Each entry must appear in the answer exactly as given.
Top of Records provided
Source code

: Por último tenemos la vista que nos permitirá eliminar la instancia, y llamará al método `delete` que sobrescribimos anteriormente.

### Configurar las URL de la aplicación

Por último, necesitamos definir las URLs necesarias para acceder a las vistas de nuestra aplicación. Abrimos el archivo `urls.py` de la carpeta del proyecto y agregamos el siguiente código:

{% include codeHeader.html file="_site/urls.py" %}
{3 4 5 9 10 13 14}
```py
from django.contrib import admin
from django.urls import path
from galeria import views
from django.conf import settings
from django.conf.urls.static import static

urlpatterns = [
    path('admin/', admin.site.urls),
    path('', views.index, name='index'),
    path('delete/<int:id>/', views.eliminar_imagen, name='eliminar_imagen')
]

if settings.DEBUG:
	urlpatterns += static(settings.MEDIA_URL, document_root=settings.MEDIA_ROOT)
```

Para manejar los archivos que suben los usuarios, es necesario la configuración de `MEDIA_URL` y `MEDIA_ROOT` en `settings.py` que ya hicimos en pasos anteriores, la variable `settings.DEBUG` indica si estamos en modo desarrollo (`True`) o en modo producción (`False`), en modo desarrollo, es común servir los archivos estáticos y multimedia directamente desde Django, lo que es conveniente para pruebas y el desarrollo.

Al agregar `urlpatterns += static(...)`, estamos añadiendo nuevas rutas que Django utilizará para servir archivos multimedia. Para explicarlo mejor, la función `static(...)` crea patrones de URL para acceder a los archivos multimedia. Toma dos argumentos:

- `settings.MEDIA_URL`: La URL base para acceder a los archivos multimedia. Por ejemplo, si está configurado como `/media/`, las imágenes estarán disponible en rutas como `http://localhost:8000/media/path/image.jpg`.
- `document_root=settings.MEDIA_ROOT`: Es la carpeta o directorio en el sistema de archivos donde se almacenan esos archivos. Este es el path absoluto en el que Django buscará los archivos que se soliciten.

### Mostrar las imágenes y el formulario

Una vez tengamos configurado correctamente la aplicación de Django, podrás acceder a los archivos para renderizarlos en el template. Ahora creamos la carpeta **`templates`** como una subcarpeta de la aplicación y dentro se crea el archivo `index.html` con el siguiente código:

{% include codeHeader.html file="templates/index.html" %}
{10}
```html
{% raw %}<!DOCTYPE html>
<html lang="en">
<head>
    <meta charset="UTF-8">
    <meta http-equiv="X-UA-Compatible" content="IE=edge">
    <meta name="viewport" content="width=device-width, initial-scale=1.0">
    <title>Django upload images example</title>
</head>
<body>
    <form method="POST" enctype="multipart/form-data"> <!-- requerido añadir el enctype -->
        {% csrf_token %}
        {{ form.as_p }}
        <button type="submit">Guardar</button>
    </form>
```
Bottom of Records provided
▸ **Answer space**
Source code

: Por último tenemos la vista que nos permitirá eliminar la instancia, y llamará al método `delete` que sobrescribimos anteriormente.

### Configurar las URL de la aplicación

Por último, necesitamos definir las URLs necesarias para acceder a las vistas de nuestra aplicación. Abrimos el archivo `urls.py` de la carpeta del proyecto y agregamos el siguiente código:

{% include codeHeader.html file="_site/urls.py" %}
{3 4 5 9 10 13 14}
```py
from django.contrib import admin
from django.urls import path
from galeria import views
from django.conf import settings
from django.conf.urls.static import static

urlpatterns = [
    path('admin/', admin.site.urls),
    path('', views.index, name='index'),
    path('delete/<int:id>/', views.eliminar_imagen, name='eliminar_imagen')
]

if settings.DEBUG:
	urlpatterns += static(settings.MEDIA_URL, document_root=settings.MEDIA_ROOT)
```

Para manejar los archivos que suben los usuarios, es necesario la configuración de `MEDIA_URL` y `MEDIA_ROOT` en `settings.py` que ya hicimos en pasos anteriores, la variable `settings.DEBUG` indica si estamos en modo desarrollo (`True`) o en modo producción (`False`), en modo desarrollo, es común servir los archivos estáticos y multimedia directamente desde Django, lo que es conveniente para pruebas y el desarrollo.

Al agregar `urlpatterns += static(...)`, estamos añadiendo nuevas rutas que Django utilizará para servir archivos multimedia. Para explicarlo mejor, la función `static(...)` crea patrones de URL para acceder a los archivos multimedia. Toma dos argumentos:

- `settings.MEDIA_URL`: La URL base para acceder a los archivos multimedia. Por ejemplo, si está configurado como `/media/`, las imágenes estarán disponible en rutas como `http://localhost:8000/media/path/image.jpg`.
- `document_root=settings.MEDIA_ROOT`: Es la carpeta o directorio en el sistema de archivos donde se almacenan esos archivos. Este es el path absoluto en el que Django buscará los archivos que se soliciten.

### Mostrar las imágenes y el formulario

Una vez tengamos configurado correctamente la aplicación de Django, podrás acceder a los archivos para renderizarlos en el template. Ahora creamos la carpeta **`templates`** como una subcarpeta de la aplicación y dentro se crea el archivo `index.html` con el siguiente código:

{% include codeHeader.html file="templates/index.html" %}
{10}
```html
{% raw %}<!DOCTYPE html>
<html lang="en">
<head>
    <meta charset="UTF-8">
    <meta http-equiv="X-UA-Compatible" content="IE=edge">
    <meta name="viewport" content="width=device-width, initial-scale=1.0">
    <title>Django upload images example</title>
</head>
<body>
    <form method="POST" enctype="multipart/form-data"> <!-- requerido añadir el enctype -->
        {% csrf_token %}
        {{ form.as_p }}
        <button type="submit">Guardar</button>
    </form>
```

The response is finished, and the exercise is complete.